Gadis yang baru saja membuka pintu depan rumahnya itu, langsung menegang ketika diintrogasi secara live oleh ibunya.

Dengusan pasrah dengan mata melirik jauh, menjadi salah satu pemandangan yang menyebalkan bagi Kushina. Ia tak suka jika diabaikan oleh putrinya sendiri.

"Hei, tatap Ibu jika sedang bicara gadis perawan!" Perintah Kushina secara tegas.

Gadis mungil berambut pendek itu, mengerang jengkel dengan perintah penuh penekanan dari ibunya.

"Apa?" Bentaknya pada Kushina.

"Kau habis dari mana!?" Kushina menyerang putrinya dengan kata-kata yang begitu tajam.

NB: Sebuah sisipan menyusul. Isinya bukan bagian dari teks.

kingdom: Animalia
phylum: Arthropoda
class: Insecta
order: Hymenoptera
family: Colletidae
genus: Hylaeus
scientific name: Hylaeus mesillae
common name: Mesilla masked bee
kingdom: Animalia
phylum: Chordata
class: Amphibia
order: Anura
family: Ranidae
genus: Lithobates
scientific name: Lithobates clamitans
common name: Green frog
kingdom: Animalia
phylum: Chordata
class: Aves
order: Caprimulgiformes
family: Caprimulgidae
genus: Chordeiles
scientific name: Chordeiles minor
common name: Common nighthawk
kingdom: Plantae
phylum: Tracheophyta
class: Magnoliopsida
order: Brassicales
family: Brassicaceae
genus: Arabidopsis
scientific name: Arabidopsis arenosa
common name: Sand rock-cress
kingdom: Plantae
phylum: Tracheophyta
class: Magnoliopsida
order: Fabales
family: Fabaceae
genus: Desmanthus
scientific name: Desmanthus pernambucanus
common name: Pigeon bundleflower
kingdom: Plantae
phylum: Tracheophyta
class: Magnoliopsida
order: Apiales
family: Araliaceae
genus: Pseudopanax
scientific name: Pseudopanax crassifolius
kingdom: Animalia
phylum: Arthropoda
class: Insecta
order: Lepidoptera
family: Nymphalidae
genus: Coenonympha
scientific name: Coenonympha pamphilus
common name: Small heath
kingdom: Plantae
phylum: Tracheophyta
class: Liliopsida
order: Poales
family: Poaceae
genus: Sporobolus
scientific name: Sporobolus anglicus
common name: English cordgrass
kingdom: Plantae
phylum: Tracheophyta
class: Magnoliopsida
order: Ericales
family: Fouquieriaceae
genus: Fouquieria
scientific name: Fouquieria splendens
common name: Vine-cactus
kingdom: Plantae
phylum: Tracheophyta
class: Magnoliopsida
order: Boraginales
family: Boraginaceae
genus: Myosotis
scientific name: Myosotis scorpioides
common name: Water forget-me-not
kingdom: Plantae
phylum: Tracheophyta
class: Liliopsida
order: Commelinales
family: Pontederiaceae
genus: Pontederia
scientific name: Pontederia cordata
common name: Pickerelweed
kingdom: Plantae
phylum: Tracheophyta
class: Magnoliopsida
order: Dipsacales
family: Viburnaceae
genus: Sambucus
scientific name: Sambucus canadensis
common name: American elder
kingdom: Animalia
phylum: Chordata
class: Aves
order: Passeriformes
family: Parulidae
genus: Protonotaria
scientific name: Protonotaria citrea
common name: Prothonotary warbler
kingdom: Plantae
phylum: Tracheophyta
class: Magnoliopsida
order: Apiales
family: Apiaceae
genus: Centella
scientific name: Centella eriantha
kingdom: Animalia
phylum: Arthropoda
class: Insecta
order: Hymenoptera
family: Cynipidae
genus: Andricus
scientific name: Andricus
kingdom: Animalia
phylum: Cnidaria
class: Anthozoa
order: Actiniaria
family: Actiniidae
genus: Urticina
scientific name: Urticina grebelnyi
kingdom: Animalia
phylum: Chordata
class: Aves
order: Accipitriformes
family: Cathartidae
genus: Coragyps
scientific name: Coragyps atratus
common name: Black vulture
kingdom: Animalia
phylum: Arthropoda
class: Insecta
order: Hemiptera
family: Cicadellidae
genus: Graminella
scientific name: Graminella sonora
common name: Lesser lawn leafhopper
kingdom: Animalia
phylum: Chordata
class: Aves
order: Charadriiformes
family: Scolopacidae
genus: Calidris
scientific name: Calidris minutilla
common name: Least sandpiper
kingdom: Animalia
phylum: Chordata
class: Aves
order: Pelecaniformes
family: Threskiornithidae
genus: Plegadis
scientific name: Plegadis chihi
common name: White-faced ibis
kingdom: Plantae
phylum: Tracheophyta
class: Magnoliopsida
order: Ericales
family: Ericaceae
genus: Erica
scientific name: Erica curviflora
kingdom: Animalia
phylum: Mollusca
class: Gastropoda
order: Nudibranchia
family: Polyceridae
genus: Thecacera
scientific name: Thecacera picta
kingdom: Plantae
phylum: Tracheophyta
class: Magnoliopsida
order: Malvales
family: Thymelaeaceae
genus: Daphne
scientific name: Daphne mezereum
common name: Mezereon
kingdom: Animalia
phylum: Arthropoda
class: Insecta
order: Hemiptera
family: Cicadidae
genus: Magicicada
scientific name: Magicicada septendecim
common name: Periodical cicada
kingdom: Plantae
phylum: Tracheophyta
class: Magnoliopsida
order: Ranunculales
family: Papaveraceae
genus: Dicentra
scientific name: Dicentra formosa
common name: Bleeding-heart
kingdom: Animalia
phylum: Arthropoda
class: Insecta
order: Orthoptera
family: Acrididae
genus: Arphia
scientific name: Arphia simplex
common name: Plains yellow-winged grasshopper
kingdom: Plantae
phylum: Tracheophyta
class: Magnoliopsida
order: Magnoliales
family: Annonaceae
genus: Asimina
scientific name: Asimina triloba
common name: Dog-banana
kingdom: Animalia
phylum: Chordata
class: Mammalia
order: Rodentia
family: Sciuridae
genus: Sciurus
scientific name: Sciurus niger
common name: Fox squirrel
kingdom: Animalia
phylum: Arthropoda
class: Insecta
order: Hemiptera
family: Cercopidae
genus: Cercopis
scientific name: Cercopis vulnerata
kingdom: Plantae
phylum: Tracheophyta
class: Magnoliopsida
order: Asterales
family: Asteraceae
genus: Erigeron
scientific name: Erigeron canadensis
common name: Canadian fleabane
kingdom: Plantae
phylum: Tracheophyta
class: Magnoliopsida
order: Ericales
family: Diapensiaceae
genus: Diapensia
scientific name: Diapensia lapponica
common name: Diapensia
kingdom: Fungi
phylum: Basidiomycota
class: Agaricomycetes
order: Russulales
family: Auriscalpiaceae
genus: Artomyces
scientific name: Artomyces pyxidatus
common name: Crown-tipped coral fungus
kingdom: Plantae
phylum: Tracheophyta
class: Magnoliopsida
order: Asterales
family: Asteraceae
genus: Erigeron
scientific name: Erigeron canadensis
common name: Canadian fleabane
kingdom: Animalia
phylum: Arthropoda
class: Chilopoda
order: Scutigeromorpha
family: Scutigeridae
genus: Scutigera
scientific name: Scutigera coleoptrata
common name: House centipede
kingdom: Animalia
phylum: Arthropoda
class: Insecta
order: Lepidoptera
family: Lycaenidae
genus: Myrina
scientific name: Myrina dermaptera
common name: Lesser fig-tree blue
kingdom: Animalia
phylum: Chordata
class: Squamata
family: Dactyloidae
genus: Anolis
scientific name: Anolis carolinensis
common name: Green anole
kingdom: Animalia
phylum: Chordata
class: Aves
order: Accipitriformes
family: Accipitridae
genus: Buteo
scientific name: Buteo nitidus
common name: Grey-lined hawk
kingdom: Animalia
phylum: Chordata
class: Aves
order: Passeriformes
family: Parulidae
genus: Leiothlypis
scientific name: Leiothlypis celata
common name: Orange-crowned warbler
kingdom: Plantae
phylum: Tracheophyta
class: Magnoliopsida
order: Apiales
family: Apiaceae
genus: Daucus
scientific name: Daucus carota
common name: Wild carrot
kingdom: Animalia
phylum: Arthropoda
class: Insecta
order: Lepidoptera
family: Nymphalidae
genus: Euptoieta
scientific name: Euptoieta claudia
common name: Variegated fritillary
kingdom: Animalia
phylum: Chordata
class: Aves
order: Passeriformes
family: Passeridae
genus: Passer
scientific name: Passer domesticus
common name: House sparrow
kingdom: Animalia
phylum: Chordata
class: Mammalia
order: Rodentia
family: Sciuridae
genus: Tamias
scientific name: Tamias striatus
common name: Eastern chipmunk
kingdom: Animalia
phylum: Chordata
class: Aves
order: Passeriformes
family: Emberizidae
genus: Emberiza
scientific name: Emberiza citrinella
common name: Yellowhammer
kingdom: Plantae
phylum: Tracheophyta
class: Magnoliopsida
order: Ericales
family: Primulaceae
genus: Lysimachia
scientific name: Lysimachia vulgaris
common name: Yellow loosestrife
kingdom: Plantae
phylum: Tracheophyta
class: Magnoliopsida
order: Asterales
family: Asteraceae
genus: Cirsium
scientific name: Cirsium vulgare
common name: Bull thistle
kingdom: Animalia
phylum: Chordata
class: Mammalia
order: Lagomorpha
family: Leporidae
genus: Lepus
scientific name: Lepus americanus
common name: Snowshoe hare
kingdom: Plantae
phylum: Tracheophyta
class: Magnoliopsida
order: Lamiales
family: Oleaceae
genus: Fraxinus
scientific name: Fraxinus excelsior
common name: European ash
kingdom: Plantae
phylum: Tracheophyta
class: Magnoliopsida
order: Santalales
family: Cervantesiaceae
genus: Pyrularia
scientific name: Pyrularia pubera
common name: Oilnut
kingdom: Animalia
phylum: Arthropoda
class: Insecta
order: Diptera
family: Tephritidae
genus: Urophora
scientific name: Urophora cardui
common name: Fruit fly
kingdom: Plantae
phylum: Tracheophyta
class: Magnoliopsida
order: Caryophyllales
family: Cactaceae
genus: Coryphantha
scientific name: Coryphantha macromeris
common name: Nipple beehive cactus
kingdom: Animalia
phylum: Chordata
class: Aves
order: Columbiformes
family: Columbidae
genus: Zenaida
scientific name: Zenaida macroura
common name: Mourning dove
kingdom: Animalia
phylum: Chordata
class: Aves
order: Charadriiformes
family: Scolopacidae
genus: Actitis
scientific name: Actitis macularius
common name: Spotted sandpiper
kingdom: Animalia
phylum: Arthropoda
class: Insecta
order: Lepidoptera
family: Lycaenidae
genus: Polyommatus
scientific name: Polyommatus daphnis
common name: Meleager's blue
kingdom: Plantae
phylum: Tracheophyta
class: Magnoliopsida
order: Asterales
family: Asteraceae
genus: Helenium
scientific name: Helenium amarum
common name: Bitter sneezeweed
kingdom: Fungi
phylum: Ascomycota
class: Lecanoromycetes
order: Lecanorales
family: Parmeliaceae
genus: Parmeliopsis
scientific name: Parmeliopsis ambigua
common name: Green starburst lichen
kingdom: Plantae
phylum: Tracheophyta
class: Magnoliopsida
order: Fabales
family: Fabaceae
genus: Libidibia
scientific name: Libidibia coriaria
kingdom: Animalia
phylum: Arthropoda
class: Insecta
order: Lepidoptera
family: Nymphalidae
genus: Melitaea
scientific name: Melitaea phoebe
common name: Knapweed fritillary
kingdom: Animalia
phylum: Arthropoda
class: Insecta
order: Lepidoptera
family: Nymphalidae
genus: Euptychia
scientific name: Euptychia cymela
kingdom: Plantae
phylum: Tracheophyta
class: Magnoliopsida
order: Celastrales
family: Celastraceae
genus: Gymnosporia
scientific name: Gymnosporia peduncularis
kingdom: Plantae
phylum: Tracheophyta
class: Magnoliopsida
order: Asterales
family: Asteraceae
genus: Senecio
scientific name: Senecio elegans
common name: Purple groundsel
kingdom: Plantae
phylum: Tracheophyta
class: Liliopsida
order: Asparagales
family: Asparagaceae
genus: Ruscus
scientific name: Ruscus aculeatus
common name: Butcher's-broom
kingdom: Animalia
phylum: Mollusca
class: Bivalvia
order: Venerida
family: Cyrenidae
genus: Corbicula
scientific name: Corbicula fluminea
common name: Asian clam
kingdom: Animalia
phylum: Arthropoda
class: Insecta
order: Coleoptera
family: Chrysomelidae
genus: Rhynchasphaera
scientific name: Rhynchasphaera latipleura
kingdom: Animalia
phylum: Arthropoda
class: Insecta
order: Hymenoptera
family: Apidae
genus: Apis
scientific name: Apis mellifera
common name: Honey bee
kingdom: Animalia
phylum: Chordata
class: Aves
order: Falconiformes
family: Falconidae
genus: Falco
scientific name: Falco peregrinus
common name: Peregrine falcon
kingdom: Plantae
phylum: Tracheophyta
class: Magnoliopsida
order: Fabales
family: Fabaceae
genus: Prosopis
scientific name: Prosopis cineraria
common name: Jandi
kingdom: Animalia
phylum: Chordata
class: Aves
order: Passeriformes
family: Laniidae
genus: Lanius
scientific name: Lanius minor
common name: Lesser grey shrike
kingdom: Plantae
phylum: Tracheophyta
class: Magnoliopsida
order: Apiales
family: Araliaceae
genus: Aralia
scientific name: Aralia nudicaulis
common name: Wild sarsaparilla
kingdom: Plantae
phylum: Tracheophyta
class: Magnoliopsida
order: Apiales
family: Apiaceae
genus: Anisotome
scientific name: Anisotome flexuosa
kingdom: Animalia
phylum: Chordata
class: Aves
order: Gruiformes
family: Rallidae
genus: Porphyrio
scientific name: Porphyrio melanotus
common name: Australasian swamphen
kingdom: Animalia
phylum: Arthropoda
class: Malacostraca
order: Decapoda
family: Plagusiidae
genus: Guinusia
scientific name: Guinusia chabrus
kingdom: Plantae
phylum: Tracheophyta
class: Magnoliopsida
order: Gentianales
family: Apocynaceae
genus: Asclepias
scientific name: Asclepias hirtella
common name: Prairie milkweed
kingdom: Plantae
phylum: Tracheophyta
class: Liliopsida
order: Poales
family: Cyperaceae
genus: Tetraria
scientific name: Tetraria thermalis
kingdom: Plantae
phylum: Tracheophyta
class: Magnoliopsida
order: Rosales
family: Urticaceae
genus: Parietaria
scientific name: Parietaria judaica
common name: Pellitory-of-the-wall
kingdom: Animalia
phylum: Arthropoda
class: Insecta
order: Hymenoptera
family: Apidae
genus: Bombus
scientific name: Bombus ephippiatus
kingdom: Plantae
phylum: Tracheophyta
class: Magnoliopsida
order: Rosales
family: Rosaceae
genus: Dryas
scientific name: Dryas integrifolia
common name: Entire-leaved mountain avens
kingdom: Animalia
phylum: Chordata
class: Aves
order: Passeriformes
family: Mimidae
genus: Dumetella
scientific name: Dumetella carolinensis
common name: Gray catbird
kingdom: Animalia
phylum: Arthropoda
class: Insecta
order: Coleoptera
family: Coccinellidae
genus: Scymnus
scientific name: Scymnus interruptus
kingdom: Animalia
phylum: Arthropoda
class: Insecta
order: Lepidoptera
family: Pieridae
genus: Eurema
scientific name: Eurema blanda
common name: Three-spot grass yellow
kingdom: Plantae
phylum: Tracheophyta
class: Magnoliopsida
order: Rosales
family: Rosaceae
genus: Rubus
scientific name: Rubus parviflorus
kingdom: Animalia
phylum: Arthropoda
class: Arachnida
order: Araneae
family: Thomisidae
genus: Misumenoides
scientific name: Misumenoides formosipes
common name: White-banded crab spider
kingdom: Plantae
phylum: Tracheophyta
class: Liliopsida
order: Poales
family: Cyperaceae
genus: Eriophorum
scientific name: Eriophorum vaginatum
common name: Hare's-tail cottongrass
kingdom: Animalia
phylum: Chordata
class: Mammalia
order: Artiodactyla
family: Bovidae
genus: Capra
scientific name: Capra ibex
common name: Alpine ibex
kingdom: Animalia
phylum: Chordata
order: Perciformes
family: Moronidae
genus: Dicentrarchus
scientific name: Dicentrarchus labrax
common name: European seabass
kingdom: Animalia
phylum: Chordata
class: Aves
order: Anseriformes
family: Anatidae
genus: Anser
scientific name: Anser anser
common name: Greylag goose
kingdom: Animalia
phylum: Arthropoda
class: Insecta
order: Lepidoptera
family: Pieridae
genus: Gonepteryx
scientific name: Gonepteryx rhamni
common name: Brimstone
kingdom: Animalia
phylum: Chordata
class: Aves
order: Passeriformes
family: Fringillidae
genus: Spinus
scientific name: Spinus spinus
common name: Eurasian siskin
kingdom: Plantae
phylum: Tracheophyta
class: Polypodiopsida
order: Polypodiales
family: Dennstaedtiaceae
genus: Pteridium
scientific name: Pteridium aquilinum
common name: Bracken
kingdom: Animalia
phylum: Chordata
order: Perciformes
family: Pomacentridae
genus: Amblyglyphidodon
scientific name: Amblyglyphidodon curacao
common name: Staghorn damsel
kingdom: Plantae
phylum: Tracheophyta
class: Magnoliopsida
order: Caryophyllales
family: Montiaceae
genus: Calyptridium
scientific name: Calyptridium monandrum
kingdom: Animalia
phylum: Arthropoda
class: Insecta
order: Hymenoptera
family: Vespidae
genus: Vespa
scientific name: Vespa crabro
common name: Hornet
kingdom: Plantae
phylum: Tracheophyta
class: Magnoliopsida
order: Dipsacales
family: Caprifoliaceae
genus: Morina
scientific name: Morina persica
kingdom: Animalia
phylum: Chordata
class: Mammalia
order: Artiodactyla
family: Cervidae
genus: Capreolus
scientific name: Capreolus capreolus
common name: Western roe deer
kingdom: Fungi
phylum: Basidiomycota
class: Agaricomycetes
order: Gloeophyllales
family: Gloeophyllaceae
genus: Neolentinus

"Aku baru pulang dari sekolah!... Ibu tidak lihat, jika aku masih memakai seragam?" Jawabnya tanpa gentar. Meniru dengan sempurna ketegasan ibunya.

Kushina lantas melipat kedua tangannya dibawah dada. Wanita yang mengenakan daster berwarna kuning cerah itu mengacungkan dagunya.

"Oh, baru pulang dari sekolah? Tapi setau Ibu, sekolahmu selesai tepat jam 2 siang! Dan, kenapa kau baru pulang jam 7 sore...? Kau pasti jalan-jalan ke banyak tempat!!! Tidak mengabari orang tua, kau pikir Ibu tidak khawatir padamu!?"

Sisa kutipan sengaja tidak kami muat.